> **EXTRAIT DU TEXTE**:
8. Il appartient toutefois à la Cour, saisie de l'ensemble du litige par l'effet dévolutif de l'appel, d'examiner les autres moyens soulevés par M. B... en première instance et en appel.
En ce qui concerne les autres moyens soulevés par M. B... :
9. Par un arrêté n° 2020-0197 du 2 mars 2020, régulièrement publié au bulletin municipal officiel de la ville de Paris du 10 mars 2020, le préfet de police a donné à M. Djilali Guerza, conseiller d'administration de l'intérieur et de l'outre-mer, chef du 12ème bureau à la sous-direction de l'administration des étrangers de la direction de la police générale à la préfecture de police, délégation à l'effet de signer notamment les décisions en matière de police des étrangers, en cas d'absence ou d'empêchement d'autorités dont il ne ressort pas des pièces du dossier qu'elles n'étaient pas absentes ou empêchées. Par suite, le moyen tiré de ce que l'arrêté litigieux aurait été signé par une autorité incompétente doit être écarté.
10. Aux termes de l'article L. 211-2 du code des relations entre le public et l'administration : " Les personnes physiques ou morales ont le droit d'être informées sans délai des motifs des décisions administratives individuelles défavorables qui les concernent. / A cet effet, doivent être motivées les décisions qui (...) constituent une mesure de police (...) ". Aux termes de l'article L. 211-5 du même code : " La motivation exigée par le présent chapitre doit être écrite et comporter l'énoncé des considérations de droit et de fait qui constituent le fondement de la décision ". En application de l'article L. 742-3 du code de l'entrée et du séjour des étrangers et du droit d'asile, la décision de transfert dont fait l'objet un ressortissant de pays tiers ou un apatride qui a déposé auprès des autorités françaises une demande d'asile dont l'examen relève d'un autre Etat membre ayant accepté de le prendre ou de le reprendre en charge doit être motivée, c'est-à-dire qu'elle doit comporter l'énoncé des considérations de droit et de fait qui en constituent le fondement. Pour l'application de ces dispositions, est suffisamment motivée une décision de transfert qui mentionne le règlement du Parlement européen et du Conseil du 26 juin 2013 et comprend l'indication des éléments de fait sur lesquels l'autorité administrative se fonde pour estimer que l'examen de la demande présentée devant elle relève de la responsabilité d'un autre Etat membre, une telle motivation permettant d'identifier le critère du règlement communautaire dont il est fait application.

> **TRAVAIL DEMANDÉ**:
1. Répondez à ces questions d'après l'extrait du texte :
(a) Quel numéro porte l'arrêté du 2 mars 2020 ?
(b) De quelle date est le règlement du Parlement européen et du Conseil mentionné ?
(c) Selon l'article L. 211-5, que doit comporter la motivation ?
2. Poursuivez l'extrait de décision de justice sur l'arrêté de transfert à partir de sa dernière phrase.

> **DONNÉES AFFICHÉES**:
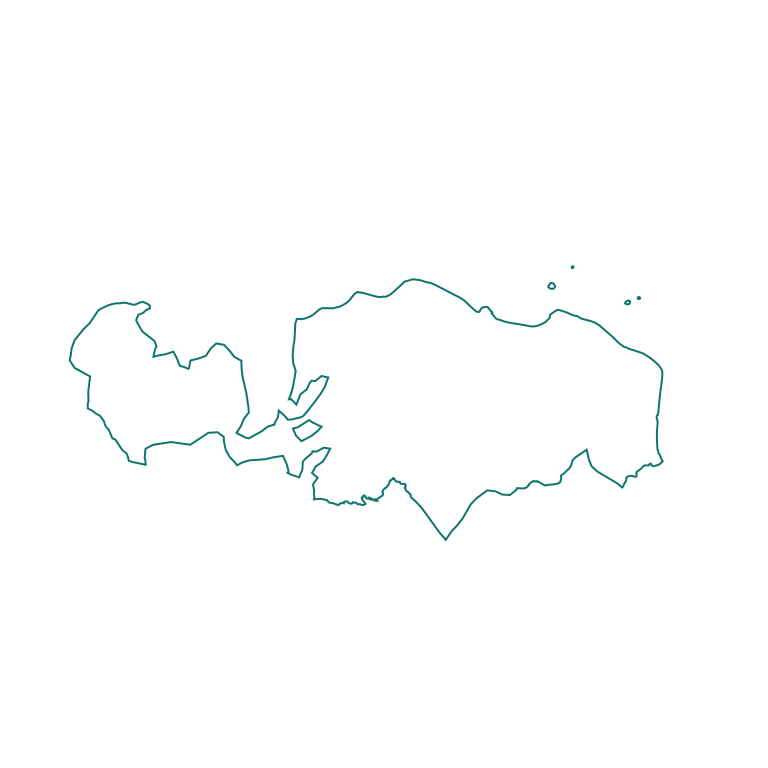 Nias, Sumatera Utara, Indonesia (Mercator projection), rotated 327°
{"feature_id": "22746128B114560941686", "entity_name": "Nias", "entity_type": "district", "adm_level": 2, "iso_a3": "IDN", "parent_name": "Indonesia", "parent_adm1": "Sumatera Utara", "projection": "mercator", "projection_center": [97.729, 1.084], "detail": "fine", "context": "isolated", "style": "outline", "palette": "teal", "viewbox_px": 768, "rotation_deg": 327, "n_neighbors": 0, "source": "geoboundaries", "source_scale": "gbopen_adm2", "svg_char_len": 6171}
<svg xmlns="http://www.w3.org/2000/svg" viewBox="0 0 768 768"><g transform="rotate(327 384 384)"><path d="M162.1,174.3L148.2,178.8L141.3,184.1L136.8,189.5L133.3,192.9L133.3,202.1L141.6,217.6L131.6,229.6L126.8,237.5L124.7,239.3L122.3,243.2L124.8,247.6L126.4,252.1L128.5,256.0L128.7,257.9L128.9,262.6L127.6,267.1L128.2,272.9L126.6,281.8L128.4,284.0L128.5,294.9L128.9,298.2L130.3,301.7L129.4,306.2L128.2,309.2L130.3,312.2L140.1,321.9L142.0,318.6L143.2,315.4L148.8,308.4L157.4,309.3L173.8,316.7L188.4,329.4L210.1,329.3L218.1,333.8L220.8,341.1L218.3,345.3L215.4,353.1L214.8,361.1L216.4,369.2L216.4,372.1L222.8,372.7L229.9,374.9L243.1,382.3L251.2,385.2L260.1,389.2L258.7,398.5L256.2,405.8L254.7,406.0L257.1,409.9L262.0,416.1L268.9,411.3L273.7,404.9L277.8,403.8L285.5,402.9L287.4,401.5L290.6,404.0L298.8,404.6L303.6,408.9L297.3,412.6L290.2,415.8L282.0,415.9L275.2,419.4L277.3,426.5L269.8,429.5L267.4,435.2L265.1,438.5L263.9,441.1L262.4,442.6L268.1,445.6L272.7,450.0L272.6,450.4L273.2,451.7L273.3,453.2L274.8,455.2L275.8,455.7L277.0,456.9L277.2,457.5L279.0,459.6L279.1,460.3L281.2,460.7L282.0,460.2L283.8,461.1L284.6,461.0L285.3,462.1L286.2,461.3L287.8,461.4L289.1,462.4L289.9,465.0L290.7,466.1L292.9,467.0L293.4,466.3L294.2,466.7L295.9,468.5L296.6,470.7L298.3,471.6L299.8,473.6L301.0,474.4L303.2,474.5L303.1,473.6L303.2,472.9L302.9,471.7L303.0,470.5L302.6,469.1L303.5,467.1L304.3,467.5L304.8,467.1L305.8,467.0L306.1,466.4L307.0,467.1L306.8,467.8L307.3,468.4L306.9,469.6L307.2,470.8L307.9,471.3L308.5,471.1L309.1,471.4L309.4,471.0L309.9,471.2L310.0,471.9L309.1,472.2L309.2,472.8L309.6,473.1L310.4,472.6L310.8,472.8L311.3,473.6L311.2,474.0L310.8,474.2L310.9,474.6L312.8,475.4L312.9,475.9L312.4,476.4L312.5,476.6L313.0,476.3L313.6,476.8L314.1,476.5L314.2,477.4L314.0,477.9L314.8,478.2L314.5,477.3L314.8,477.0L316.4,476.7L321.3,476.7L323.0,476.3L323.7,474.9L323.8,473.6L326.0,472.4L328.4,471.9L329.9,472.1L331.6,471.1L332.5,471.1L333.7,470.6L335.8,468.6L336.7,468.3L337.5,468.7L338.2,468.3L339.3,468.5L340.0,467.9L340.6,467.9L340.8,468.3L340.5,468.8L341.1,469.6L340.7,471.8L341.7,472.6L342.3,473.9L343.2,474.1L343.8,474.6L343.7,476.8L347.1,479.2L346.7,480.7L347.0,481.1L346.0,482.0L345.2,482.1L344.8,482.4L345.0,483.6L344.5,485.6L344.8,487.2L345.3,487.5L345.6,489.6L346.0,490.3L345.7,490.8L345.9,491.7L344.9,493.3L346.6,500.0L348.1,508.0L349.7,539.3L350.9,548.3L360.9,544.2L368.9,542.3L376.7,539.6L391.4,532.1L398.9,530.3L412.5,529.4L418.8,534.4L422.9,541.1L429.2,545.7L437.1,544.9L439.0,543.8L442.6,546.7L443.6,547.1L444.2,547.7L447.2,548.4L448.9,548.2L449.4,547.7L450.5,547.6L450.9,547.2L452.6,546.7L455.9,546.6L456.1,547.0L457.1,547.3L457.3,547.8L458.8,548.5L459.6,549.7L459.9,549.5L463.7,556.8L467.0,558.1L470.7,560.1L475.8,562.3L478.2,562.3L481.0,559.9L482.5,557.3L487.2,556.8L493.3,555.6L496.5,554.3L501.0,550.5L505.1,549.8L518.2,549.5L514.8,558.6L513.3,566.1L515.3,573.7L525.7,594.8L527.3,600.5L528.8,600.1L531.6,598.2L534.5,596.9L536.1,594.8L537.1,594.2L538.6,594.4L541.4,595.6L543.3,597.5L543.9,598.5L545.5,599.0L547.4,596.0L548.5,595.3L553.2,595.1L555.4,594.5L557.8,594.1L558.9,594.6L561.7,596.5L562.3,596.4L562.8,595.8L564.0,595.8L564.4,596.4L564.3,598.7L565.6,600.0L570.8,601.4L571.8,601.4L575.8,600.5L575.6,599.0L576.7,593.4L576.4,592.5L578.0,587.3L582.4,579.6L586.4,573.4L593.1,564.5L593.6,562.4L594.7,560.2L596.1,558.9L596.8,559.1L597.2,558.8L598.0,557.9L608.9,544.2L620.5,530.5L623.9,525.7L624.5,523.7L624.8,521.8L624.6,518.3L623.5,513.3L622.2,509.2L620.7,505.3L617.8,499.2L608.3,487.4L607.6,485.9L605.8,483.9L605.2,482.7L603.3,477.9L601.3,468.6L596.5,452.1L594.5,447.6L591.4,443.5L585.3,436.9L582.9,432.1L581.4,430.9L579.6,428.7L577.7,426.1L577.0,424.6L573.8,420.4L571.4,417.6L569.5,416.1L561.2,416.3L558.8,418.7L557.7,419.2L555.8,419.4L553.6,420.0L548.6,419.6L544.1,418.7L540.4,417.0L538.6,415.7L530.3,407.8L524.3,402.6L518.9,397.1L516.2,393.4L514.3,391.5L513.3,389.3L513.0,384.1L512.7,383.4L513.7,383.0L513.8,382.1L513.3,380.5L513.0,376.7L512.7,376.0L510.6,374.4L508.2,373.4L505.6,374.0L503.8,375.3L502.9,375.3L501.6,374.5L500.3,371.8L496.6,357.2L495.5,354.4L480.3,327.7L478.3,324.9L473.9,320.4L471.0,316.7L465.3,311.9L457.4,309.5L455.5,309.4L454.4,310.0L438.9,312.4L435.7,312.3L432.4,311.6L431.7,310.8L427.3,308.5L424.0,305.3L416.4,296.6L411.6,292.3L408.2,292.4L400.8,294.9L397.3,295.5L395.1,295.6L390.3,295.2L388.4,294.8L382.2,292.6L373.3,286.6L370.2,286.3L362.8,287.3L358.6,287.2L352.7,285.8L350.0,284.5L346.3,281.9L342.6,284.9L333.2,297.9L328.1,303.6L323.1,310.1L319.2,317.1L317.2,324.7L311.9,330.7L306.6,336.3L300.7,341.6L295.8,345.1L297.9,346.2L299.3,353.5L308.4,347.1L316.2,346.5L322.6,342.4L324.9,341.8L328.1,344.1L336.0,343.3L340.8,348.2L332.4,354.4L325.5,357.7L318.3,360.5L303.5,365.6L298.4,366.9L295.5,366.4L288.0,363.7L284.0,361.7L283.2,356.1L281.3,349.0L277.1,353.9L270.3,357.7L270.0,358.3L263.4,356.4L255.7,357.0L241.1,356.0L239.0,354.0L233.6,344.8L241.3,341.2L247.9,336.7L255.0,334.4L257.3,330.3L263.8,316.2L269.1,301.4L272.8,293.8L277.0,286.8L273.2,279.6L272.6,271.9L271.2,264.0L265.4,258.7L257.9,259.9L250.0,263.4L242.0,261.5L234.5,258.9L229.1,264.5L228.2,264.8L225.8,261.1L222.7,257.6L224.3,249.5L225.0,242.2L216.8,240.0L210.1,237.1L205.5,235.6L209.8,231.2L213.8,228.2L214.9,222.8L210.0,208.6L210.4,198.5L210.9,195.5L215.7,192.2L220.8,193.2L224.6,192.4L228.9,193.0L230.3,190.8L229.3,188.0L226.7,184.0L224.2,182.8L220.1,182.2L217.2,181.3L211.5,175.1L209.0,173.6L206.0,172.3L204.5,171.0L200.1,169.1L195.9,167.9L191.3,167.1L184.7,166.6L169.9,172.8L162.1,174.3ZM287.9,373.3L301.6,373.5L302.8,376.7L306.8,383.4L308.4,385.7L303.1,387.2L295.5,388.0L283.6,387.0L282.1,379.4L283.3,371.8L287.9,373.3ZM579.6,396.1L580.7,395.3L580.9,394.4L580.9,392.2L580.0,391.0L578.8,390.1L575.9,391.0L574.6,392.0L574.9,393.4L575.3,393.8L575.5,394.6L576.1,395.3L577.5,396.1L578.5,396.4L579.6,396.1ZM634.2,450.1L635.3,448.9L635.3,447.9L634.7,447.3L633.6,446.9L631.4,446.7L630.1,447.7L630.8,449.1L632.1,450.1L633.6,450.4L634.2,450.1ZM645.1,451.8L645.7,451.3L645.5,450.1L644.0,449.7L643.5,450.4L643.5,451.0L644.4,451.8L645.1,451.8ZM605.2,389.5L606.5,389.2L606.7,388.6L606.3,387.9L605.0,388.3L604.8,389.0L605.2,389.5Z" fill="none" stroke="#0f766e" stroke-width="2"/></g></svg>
--
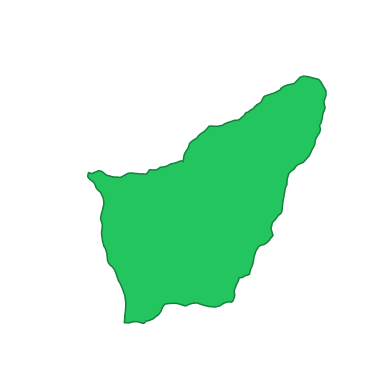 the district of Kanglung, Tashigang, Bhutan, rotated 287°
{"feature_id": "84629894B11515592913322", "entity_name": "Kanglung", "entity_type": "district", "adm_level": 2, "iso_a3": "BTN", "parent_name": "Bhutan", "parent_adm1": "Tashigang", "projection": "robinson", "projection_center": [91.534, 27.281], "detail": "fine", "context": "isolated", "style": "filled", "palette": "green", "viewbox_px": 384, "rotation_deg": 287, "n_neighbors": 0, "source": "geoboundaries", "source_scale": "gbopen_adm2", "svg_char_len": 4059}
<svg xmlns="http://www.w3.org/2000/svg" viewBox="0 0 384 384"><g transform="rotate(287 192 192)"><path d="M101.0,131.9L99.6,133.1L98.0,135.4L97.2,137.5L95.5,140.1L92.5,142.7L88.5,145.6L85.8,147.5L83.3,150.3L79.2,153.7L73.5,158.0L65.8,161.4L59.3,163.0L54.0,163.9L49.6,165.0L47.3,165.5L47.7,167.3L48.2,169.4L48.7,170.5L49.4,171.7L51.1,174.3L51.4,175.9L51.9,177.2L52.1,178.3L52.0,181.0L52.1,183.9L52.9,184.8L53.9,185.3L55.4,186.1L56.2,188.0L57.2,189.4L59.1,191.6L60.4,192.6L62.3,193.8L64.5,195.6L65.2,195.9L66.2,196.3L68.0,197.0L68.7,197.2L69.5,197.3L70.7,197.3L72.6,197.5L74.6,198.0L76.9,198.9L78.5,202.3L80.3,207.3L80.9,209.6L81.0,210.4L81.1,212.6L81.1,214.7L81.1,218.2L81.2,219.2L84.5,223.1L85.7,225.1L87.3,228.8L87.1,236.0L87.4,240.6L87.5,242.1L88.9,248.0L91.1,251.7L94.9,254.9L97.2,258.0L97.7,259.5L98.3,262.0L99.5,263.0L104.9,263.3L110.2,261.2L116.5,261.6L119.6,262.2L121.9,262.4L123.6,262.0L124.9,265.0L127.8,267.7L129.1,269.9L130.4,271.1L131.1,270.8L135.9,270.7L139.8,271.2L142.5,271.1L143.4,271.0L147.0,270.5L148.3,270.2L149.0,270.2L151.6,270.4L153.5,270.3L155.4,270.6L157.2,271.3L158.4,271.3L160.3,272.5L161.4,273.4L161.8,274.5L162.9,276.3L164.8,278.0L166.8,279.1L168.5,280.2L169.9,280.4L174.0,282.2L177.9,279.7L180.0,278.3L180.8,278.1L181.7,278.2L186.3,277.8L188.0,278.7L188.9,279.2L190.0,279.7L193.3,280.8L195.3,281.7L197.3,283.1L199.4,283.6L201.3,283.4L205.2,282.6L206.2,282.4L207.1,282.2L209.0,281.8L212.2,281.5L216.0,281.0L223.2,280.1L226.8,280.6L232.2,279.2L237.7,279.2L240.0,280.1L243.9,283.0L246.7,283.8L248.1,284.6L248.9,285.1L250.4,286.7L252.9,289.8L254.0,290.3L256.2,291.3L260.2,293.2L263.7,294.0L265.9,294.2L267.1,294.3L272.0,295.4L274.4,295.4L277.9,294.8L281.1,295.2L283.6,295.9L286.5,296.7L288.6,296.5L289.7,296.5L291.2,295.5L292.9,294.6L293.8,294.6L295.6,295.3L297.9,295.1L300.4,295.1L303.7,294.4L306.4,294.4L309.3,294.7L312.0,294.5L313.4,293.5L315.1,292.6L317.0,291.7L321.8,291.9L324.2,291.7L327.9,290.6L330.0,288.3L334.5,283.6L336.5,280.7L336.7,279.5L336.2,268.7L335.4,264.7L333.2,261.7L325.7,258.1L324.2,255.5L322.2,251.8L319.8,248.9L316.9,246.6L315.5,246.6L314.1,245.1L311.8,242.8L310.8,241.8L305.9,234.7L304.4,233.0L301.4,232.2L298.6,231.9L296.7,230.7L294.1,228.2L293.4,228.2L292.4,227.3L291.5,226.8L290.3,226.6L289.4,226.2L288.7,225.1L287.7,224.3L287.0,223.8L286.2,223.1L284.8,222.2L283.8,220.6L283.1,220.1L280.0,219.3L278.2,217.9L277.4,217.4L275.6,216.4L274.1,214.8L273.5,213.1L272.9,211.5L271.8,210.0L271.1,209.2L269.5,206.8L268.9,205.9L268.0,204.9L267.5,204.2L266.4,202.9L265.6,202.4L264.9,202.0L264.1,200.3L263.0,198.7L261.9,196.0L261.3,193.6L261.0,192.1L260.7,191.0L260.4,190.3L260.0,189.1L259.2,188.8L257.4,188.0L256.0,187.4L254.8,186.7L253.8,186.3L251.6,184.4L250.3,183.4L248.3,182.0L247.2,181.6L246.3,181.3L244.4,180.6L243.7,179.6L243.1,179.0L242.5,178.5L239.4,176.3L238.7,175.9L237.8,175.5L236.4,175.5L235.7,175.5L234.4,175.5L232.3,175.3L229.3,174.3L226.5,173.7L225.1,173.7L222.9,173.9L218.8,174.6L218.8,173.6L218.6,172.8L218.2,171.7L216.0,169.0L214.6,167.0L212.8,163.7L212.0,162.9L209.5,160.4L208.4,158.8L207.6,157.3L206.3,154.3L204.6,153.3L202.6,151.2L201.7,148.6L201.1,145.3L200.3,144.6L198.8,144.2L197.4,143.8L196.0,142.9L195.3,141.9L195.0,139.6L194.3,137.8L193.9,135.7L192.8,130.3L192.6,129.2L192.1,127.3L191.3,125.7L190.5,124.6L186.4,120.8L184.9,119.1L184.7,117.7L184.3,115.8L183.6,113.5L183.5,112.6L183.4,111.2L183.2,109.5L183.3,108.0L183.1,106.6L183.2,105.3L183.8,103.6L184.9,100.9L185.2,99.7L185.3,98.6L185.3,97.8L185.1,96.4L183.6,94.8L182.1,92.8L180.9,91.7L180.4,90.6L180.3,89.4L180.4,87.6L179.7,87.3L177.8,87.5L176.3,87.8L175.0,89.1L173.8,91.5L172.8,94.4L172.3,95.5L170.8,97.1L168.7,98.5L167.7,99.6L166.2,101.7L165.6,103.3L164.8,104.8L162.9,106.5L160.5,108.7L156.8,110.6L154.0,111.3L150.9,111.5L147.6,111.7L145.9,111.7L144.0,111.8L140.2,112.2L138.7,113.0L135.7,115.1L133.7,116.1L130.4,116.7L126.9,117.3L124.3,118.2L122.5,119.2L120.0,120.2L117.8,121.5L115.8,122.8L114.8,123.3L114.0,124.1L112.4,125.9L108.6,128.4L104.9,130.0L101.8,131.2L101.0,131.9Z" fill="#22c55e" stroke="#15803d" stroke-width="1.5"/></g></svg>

> **RÉPONSES RÉDIGÉES**:
1.
(a) Le n° 2020-0197.
(b) Du 26 juin 2013.
(c) L'énoncé des considérations de droit et de fait qui constituent le fondement de la décision.

2.
11. La décision litigieuse vise les stipulations applicables de la convention européenne de sauvegarde des droits de l'homme et des libertés fondamentales, notamment ses articles 3 et 8, les dispositions du code de l'entrée et du séjour des étrangers et du droit d'asile, le règlement n° 604/2013 du 26 juin 2013 ainsi que le règlement (CE) 1560/2003 du 2 septembre 2003. Elle fait référence à la consultation du fichier Eurodac selon lequel M. B... a notamment présenté une demande d'asile en Allemagne le 23 février 2019 et précise que les autorités allemandes doivent être regardées comme l'Etat membre de sa demande d'asile et qu'elles ont accepté le 25 mars 2020 de reprendre en charge M. B... sur le fondement du d) du 1 de l'article 18 du règlement (UE) n° 604/2013. L'arrêté contesté comporte ainsi l'énoncé des considérations de droit et de fait qui en constituent le fondement. Par suite, le moyen tiré d'une insuffisance de motivation de l'arrêté en litige doit être écarté.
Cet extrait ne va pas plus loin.